**Written task:**
For each line below, check for the word "Vector", then state how many lines contain it, with no other output.

**Data excerpts:**
....
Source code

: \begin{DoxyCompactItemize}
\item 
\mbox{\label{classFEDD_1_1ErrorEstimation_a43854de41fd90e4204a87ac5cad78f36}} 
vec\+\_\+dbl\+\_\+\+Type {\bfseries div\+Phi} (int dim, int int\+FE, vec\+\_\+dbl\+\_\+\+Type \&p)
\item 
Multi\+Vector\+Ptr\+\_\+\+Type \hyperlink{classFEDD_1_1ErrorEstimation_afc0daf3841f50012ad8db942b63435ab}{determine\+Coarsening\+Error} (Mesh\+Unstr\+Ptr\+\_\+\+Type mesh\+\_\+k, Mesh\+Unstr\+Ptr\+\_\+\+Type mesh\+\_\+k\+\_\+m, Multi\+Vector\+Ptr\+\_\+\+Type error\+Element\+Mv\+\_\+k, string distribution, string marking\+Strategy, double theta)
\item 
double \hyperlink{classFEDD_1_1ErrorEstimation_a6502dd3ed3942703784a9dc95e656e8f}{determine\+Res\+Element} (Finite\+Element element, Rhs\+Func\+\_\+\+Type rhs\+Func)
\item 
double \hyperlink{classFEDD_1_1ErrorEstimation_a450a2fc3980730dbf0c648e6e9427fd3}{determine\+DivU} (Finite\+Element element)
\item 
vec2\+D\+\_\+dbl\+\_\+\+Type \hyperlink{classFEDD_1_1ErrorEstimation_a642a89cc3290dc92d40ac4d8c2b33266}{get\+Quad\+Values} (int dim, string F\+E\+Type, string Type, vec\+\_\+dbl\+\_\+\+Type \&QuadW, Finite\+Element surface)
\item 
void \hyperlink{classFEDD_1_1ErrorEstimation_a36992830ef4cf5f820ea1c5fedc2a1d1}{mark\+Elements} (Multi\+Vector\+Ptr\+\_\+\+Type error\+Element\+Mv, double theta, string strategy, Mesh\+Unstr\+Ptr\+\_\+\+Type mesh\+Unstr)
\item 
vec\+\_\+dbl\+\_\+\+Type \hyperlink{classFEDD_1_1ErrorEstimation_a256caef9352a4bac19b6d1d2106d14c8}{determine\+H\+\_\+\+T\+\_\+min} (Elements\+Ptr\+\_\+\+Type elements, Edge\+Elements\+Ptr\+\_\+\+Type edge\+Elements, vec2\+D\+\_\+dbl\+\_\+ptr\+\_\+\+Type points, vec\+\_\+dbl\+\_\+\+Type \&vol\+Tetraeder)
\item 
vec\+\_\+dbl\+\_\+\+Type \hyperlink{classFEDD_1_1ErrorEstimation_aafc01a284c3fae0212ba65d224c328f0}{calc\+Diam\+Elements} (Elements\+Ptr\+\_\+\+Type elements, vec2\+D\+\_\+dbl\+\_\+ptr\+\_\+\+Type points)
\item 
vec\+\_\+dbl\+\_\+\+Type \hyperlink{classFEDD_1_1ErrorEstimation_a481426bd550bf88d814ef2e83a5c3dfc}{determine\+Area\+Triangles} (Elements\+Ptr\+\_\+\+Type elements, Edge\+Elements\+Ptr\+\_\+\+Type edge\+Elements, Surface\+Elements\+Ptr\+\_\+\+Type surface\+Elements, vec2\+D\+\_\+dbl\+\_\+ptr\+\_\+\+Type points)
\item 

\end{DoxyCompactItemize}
....
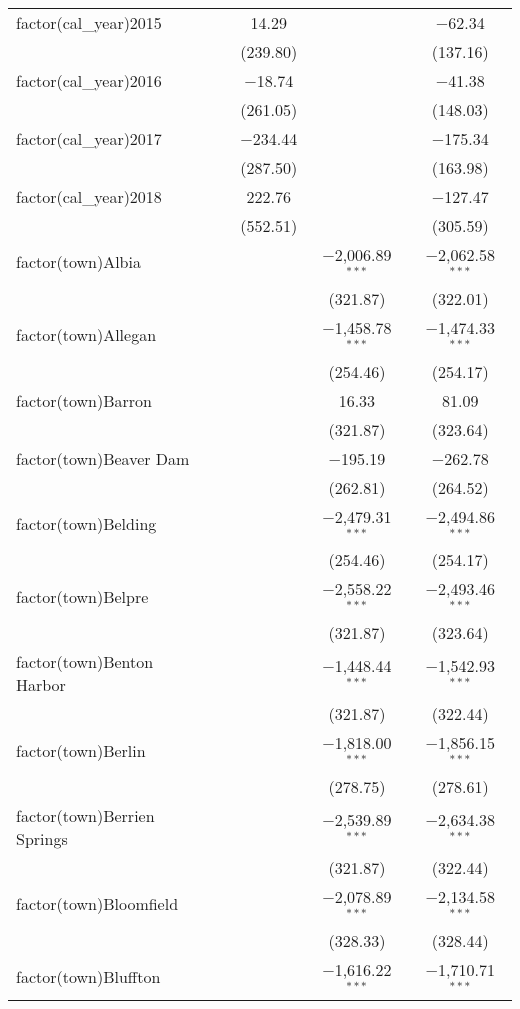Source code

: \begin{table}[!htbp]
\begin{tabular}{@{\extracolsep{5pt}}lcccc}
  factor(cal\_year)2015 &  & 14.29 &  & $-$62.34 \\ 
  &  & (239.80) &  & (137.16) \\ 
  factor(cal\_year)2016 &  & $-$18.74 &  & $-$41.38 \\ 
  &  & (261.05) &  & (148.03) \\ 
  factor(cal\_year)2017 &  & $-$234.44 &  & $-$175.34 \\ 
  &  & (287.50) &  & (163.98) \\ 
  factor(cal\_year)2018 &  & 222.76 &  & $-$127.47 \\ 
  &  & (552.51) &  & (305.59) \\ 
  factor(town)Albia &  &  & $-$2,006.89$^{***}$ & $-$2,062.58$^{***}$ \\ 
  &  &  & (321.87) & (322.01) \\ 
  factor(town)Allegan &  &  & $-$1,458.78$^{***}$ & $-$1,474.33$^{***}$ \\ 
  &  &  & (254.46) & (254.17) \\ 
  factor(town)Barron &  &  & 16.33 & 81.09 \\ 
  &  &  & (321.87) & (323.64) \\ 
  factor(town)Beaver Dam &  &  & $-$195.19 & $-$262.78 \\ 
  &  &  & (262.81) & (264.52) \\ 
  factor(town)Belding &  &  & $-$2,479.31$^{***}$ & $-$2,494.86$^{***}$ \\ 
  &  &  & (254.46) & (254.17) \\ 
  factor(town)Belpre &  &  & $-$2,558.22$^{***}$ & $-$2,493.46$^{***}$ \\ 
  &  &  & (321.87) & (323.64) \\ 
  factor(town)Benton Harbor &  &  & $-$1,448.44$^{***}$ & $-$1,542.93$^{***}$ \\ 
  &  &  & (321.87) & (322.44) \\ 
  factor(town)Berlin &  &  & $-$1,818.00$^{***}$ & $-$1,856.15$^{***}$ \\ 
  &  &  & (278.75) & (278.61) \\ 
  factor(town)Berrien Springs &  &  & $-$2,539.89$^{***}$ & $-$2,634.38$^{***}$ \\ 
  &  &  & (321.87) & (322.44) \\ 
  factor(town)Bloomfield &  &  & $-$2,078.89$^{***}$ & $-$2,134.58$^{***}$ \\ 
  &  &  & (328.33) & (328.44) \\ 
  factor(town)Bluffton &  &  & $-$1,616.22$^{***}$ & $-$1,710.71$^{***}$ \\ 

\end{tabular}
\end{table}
....
**Finished task:**
2